> _Document section_:
——————————
Wednesday, April 6, 2011

A consulting approach to reforming the Legionaries of Christ (1)


Using terms from the world of corporate marketing, I would suggest that the Legion of Christ is ready for a “re-branding.” The reason for establishing a “brand” is to not only tell “clients” who you are (and what you do) but to understand and address the needs of your audience. If your brand does not “address” client needs, then your “brand” is merely touting your own horn.

The name of a religious congregation and/or lay movement is its “public face.” Revamping that image is a delicate task. Marketing “gurus” tell me that a successful re-branding involves not just changing a name or a logo but rather the total overhaul of a company's goals, message, and culture.

I think it’s fair to say that currently the Legion of Christ is certainly undergoing a total overhaul under the direction of the Vatican representatives appointed to do just that after the shocking revelations about the crimes of the congregation’s founder, Fr. Marcial Maciel, became public.

The name “Legion of Christ” was not the first one chosen by Maciel for his new congregation. The original name was “Missionaries of the Sacred Heart and Our Lady of Sorrows.” He soon changed the name to “Legionaries of Christ.” One version for the name change was that Pope Pius XII used the phrase "Sicut acies castrorum ordinata" (Like an army in battle array) addressing a group of the first “missionaries.” I remember Maciel telling us that he liked the connection between the new name, the “militant” spirit of his congregation, and the legions of the Roman Empire.  On the other hand, I suspect his choice of name had to be greatly influenced by his first-hand experience of the Cristero war in his native Mexico and perhaps also by the pro-Franco atmosphere in Spain and the romanticized notions of “foreign legions.”

Pope Benedict XVI has indicated that as a desirable outcome from the Vatican directed overhaul would be that the Legionaries conserve and rediscover their foundational “charism.” In his May 1st Vatican Communiqué, the Holy Father spoke of “the need to redefine the charism of the Congregation of the Legionaries of Christ”. He didn’t say the Legion has no charism at all, or that its charism is somehow up for grabs. Rather, right then and there he put his finger on the heart of the Legion’s charism by identifying its “true core, that of the ‘militia Christi’ that characterizes the apostolic and missionary activity of the Church.”

However, I think the name “Legion of Christ” has become problematic in the sense that the “Militancy” to which it originally referred has been corrupted by an excessive focus on recruitment, retention of vocations at all costs and an unhealthy understanding of the requirements of the vow of obedience taken by all Legionaries.  The name of the lay movement closely associated with the Legion is “Regnum Christi.” It seems to me that might be a better “brand name” in the sense that the “Kingdom of Christ” denotes men and women working together as “pilgrims returning to the home of the Father.”

Just as the name for the lay movement “Opus Dei” became the “brand name” for the “priests of the Holy Cross” I think “Regnum Christi is a good alternative for the Legionaries. If need be, the group of priests, now know as the Legionaries, could revert to their original title of “Missionaries of the Sacred Heart and Our Lady of Sorrows.”
——————————
> _Collected material_:

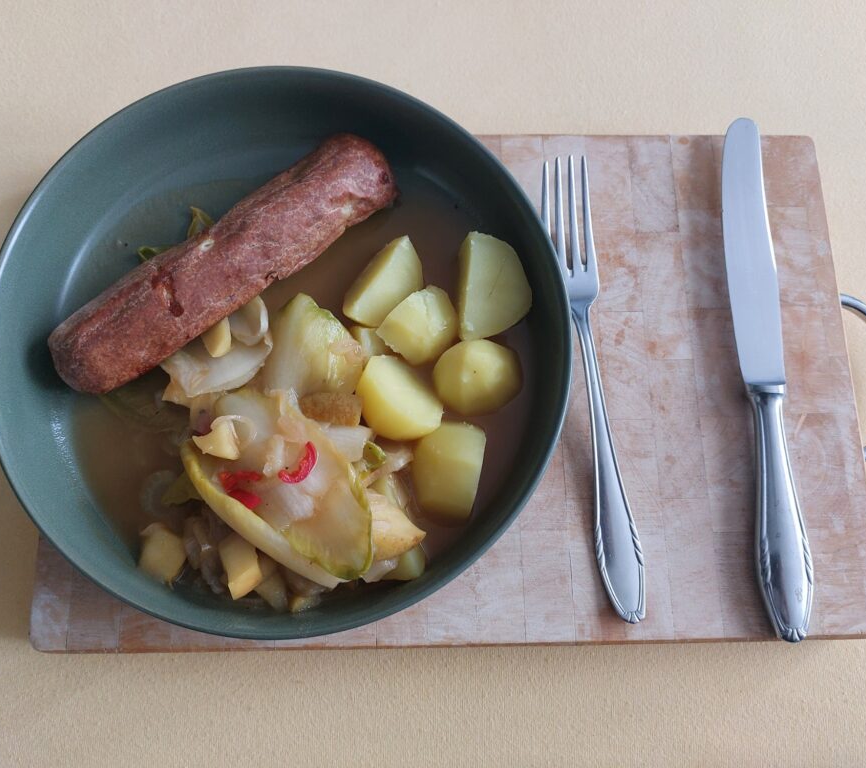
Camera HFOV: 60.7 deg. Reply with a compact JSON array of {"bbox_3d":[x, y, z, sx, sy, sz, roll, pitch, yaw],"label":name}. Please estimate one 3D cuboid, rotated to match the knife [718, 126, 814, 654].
[{"bbox_3d":[0.145,-0.011,0.328,0.024,0.012,0.239,0,77,-2],"label":"knife"}]

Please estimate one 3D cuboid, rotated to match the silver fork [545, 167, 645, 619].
[{"bbox_3d":[0.071,-0.003,0.321,0.024,0.018,0.206,-7,77,-4],"label":"silver fork"}]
——————————
> _Tasks to complete_:
1. What was the original name of the congregation, according to the blog post on reforming the Legionaries of Christ?
2. Render each non-blank line of the records as a Markdown table with the columns Row (a row number) and Line, covering all the records and leaving the pictures out.

> _Exercise results_:
1. Missionaries of the Sacred Heart and Our Lady of Sorrows.

2.
| Row | Line |
|---|---|
| 1 | Camera HFOV: 60.7 deg. Reply with a compact JSON array of {"bbox_3d":[x, y, z, sx, sy, sz, roll, pitch, yaw],"label":name}. Please estimate one 3D cuboid, rotated to match the knife [718, 126, 814, 654]. |
| 2 | [{"bbox_3d":[0.145,-0.011,0.328,0.024,0.012,0.239,0,77,-2],"label":"knife"}] |
| 3 | Please estimate one 3D cuboid, rotated to match the silver fork [545, 167, 645, 619]. |
| 4 | [{"bbox_3d":[0.071,-0.003,0.321,0.024,0.018,0.206,-7,77,-4],"label":"silver fork"}] |